● **REQUIRED WORK**
List each line of the material that contains the string "Sumsel", matching case exactly.

*** Begin section ***

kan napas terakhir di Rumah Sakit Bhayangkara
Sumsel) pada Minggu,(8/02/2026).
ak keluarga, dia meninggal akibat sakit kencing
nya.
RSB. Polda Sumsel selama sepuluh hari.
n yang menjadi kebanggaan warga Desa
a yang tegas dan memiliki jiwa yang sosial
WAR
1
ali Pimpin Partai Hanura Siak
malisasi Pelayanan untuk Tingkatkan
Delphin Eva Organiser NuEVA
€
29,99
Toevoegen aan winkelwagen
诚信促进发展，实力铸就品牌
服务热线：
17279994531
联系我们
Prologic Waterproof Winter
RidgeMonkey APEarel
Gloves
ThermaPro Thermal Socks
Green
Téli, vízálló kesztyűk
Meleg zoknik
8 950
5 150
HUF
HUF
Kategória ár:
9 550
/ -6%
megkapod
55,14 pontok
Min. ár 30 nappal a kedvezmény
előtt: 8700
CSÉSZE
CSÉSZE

*** End section ***

● **TASK SOLUTION**
Sumsel) pada Minggu,(8/02/2026).
RSB. Polda Sumsel selama sepuluh hari.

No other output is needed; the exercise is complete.